Under the plain view doctrine, unlawful objects within the plain view of an officer who has the
right to be in the position to have that view are subject to seizure and may be presented in
evidence. For this doctrine to apply, there must be: (a) prior justification; (b) inadvertent
discovery of the evidence; and (c) immediate apparent illegality of the evidence before the
police. The question is whether these requisites were complied with by the authorities in
seizing the marijuana in this case.
Because the location of the shabu was indicated in the warrant and thus known to the
police operatives, it is reasonable to assume that the police found the packets of
the shabu first. Once the valid portion of the search warrant has been executed, the plain
view doctrine can no longer provide any basis for admitting the other items subsequently
found. As has been explained:

What the plain view cases have in common is that the police officer in each of them had a
prior justification for an intrusion in the course of which he came inadvertently across a piece
of evidence incriminating the accused. The doctrine serves to supplement the prior
justification whether it be a warrant for another object, hot pursuit, search incident to lawful
arrest, or some other legitimate reason for being present unconnected with a search directed
against the accused and permits the warrantless seizure. Of course, the extension of the
original justification is legitimate only where it is immediately apparent to the police that they
have evidence before them; the plain view doctrine may not be used to extend a general
exploratory search from one object to another until something incriminating at last emerges.

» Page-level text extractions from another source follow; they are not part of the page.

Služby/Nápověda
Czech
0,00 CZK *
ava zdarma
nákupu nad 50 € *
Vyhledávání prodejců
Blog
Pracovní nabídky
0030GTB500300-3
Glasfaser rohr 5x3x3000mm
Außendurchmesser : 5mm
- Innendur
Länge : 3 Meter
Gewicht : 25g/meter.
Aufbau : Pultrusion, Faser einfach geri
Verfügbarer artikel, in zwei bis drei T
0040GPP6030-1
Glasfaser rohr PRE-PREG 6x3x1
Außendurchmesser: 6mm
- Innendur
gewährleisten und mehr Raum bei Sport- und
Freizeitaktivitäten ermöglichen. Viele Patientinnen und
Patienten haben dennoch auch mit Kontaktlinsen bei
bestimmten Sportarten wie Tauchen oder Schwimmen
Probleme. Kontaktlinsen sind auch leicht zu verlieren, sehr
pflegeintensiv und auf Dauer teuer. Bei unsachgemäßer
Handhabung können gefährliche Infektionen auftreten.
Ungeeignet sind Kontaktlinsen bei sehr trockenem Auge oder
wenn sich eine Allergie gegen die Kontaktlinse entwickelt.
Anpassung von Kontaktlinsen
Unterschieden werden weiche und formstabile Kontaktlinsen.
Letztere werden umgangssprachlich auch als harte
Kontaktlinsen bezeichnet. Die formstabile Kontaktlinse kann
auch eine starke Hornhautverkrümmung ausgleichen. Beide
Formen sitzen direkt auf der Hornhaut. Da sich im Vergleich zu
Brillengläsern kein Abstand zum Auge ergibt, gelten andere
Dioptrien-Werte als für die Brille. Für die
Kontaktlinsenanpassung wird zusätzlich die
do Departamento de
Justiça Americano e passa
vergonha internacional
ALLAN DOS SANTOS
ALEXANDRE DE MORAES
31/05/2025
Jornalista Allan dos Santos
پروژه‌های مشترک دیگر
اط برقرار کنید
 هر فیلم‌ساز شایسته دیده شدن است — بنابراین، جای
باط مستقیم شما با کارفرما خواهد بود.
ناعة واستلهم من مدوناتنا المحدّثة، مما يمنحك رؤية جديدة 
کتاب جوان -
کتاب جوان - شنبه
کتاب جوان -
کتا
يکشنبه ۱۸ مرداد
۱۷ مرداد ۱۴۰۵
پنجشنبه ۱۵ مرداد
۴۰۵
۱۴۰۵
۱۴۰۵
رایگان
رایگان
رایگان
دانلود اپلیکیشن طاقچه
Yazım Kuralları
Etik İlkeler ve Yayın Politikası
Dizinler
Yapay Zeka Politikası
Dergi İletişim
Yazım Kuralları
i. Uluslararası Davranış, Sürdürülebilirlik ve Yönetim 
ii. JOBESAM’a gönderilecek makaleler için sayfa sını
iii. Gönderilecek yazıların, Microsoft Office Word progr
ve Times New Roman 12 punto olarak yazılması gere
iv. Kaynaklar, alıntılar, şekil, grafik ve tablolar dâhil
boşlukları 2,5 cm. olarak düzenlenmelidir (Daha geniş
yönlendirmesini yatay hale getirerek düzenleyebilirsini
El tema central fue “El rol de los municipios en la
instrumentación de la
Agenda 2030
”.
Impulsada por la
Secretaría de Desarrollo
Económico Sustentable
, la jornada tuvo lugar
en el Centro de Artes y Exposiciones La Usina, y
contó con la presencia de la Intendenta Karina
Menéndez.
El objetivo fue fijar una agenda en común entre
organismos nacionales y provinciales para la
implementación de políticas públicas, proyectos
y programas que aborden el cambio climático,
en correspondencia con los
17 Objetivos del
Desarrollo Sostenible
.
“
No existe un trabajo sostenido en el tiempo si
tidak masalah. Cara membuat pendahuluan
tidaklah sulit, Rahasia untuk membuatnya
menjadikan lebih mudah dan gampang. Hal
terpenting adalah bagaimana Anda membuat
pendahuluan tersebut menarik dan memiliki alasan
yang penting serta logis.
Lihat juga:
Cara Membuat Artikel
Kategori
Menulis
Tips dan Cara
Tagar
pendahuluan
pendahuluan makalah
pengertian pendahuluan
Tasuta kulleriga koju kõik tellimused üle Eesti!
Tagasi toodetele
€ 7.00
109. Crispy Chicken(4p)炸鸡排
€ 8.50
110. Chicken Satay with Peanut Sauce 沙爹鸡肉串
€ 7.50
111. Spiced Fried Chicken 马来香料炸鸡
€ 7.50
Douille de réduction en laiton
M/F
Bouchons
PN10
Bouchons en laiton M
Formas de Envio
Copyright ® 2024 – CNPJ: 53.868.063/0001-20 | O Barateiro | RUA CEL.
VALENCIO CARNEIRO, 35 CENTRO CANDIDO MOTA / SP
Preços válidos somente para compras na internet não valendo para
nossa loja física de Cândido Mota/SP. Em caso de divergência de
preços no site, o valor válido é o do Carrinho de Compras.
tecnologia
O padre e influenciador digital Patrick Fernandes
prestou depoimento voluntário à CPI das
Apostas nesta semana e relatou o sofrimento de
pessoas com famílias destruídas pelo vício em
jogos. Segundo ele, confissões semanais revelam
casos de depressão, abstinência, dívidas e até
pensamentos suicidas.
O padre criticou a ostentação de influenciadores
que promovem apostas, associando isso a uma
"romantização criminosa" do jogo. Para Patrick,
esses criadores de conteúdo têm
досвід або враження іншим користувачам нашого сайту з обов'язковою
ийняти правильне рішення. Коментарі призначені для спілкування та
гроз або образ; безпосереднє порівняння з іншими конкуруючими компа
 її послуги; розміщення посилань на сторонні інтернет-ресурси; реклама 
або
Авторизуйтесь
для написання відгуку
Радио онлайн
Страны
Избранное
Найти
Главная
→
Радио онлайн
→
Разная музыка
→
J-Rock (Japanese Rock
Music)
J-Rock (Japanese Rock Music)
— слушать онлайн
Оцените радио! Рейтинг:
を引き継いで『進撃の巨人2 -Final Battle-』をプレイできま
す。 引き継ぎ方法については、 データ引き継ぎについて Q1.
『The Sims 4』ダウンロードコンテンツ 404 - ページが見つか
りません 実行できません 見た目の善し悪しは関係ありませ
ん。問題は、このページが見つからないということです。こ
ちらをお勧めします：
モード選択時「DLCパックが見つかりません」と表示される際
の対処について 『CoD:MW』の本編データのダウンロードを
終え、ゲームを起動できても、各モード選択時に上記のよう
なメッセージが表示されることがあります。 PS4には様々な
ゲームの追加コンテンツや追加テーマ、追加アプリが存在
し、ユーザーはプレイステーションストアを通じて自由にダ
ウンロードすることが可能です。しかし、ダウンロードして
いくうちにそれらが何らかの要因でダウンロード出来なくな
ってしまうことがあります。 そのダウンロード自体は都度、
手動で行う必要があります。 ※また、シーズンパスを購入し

The marijuana bricks were wrapped in newsprint. There was no apparent illegality to justify
their seizure.

No presumption of regularity may be invoked by an officer in aid of the process when he


undertakes to justify an encroachment of rights secured by the Constitution. [41] In this case,
the marijuana allegedly found in the possession of accused-appellant was in the form of two
bricks wrapped in newsprint. Not being in a transparent container, the contents wrapped in
newsprint could not have been readily discernible as marijuana. Nor was there mention of the
time or manner these items were discovered. Accordingly, for failure of the prosecution to
prove that the seizure of the marijuana without a warrant was conducted in accordance with
the plain view doctrine, we hold that the marijuana is inadmissible in evidence against
accused-appellant. However, the confiscation of the drug must be upheld.